With school accountability such a high factor for success of schools, minority students have a greater "one size fits all" approach and therefore being labeled special ed and therefore exempt from the high stakes tests. This also affects promotion and graduation for the minority students, hense the high drop out rate.
Some solutions from the National Research Council (NRC) recommends a "universal screening program" (p.38) which is administered when students show signs of having difficulty in reading. Some factors that would address if bias is a factor is a longitudinal data consisting of how long a family has lived in the US, level of acculturation, birth place of the students, parents, grandparents and their language proficiency. Provide access to bilingual education, bilingual psychologists, and the language of the tests being in the minority student's Native Language.
Funding would also be provided to evaluate assessment methods used for culturally and linguistically diverse students and testing to see if bias is the main reason students are placed in special education.

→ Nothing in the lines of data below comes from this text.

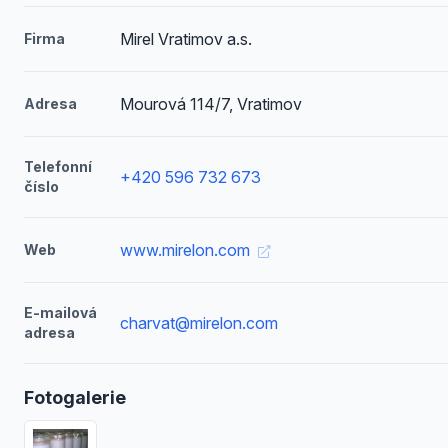
Mirel Vratimov a.s.
Firma
Mourová 114/7, Vratimov
Adresa
Telefonní
+420 596 732 673
číslo
www.mirelon.com
Web
E-mailová
charvat@mirelon.com
adresa
Fotogalerie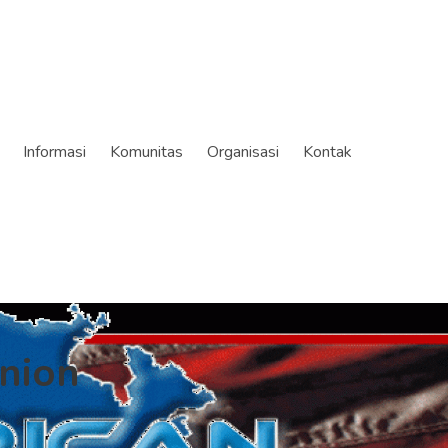
Informasi
Komunitas
Organisasi
Kontak
nion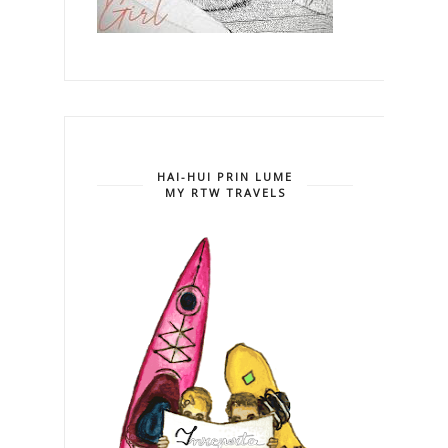
HAI-HUI PRIN LUME
MY RTW TRAVELS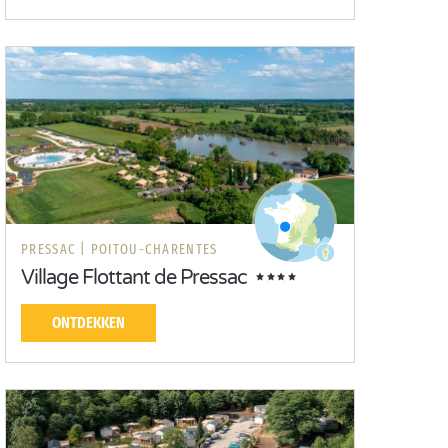
PRESSAC |
POITOU-CHARENTES
Village Flottant de Pressac
ONTDEKKEN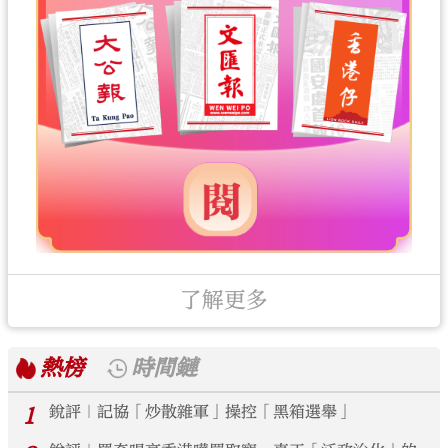
了解更多
熱榜
時間鏈
1
銳評｜記協「炒散雜軍」操控「黑箱選舉」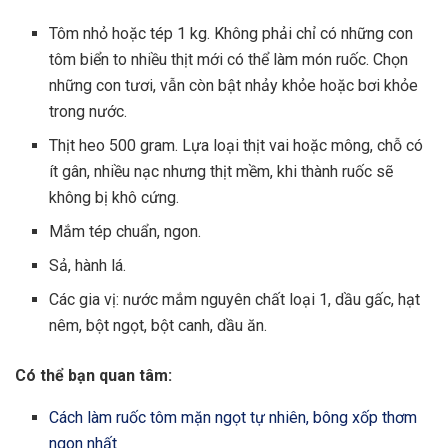
Tôm nhỏ hoặc tép 1 kg. Không phải chỉ có những con
tôm biển to nhiều thịt mới có thể làm món ruốc. Chọn
những con tươi, vẫn còn bật nhảy khỏe hoặc bơi khỏe
trong nước.
Thịt heo 500 gram. Lựa loại thịt vai hoặc mông, chỗ có
ít gân, nhiều nạc nhưng thịt mềm, khi thành ruốc sẽ
không bị khô cứng.
Mắm tép chuẩn, ngon.
Sả, hành lá.
Các gia vị: nước mắm nguyên chất loại 1, dầu gấc, hạt
nêm, bột ngọt, bột canh, dầu ăn.
Có thể bạn quan tâm:
Cách làm ruốc tôm mặn ngọt tự nhiên, bông xốp thơm
ngon nhất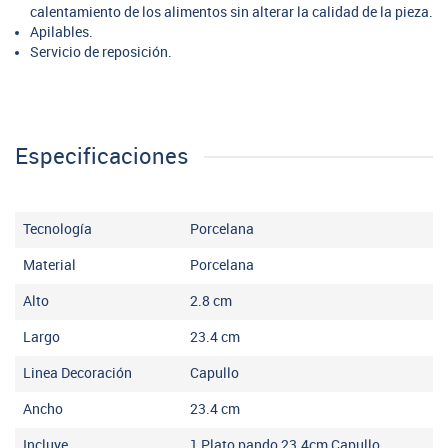
calentamiento de los alimentos sin alterar la calidad de la pieza.
Apilables.
Servicio de reposición.
Especificaciones
Tecnología
Porcelana
Material
Porcelana
Alto
2.8
cm
Largo
23.4
cm
Linea Decoración
Capullo
Ancho
23.4
cm
Incluye
1 Plato pando 23.4cm Capullo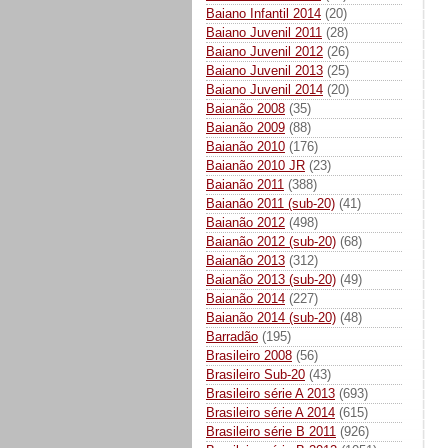
Baiano Infantil 2014
(20)
Baiano Juvenil 2011
(28)
Baiano Juvenil 2012
(26)
Baiano Juvenil 2013
(25)
Baiano Juvenil 2014
(20)
Baianão 2008
(35)
Baianão 2009
(88)
Baianão 2010
(176)
Baianão 2010 JR
(23)
Baianão 2011
(388)
Baianão 2011 (sub-20)
(41)
Baianão 2012
(498)
Baianão 2012 (sub-20)
(68)
Baianão 2013
(312)
Baianão 2013 (sub-20)
(49)
Baianão 2014
(227)
Baianão 2014 (sub-20)
(48)
Barradão
(195)
Brasileiro 2008
(56)
Brasileiro Sub-20
(43)
Brasileiro série A 2013
(693)
Brasileiro série A 2014
(615)
Brasileiro série B 2011
(926)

I am pleased to read that the NRC is taking steps to help students with cultural and linguistic differences be included in the regular classroom and also have access to the gifted end of the special services spectrum.
Back to Work
14 years ago
2 comments:
You list some important recommendations. Would you add any additional recommendations for students in your school? Should local community members be a part of the decision making for special ed services?
Marilee
I think the more people involved from the stakeholder perspective, the more likely the recommendations will be taken seriously. Right now in our school our sped population are all in because of serious issues. We are very fortunate to have a speech pathologist who uses relevant material to our ares. Isn't that something else? I would be interested to ask our school psychologist what kind of bias that the test possibly have.